**Source records:**
* * *

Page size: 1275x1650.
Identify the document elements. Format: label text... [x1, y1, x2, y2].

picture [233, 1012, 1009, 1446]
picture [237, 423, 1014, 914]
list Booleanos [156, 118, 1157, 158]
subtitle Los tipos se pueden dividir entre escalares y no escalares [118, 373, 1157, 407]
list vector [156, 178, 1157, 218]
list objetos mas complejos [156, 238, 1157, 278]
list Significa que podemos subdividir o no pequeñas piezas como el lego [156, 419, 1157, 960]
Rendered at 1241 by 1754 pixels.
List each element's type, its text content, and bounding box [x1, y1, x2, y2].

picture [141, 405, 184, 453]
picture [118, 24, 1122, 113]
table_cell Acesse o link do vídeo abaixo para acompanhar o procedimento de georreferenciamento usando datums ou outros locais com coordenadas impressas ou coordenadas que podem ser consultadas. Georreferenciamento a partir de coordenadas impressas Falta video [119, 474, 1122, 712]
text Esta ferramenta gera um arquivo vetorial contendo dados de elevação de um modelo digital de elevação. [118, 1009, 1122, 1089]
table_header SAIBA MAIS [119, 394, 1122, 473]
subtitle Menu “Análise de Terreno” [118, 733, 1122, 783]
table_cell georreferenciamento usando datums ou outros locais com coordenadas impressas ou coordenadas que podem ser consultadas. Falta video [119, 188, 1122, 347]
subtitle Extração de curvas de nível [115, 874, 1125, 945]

* * *

**Instructions for the task:** Copy out everything from the start of the rows down to the line containing "list Significa que", that line included, character for character.

**Correct result:**
Page size: 1275x1650.
Identify the document elements. Format: label text... [x1, y1, x2, y2].

picture [233, 1012, 1009, 1446]
picture [237, 423, 1014, 914]
list Booleanos [156, 118, 1157, 158]
subtitle Los tipos se pueden dividir entre escalares y no escalares [118, 373, 1157, 407]
list vector [156, 178, 1157, 218]
list objetos mas complejos [156, 238, 1157, 278]
list Significa que podemos subdividir o no pequeñas piezas como el lego [156, 419, 1157, 960]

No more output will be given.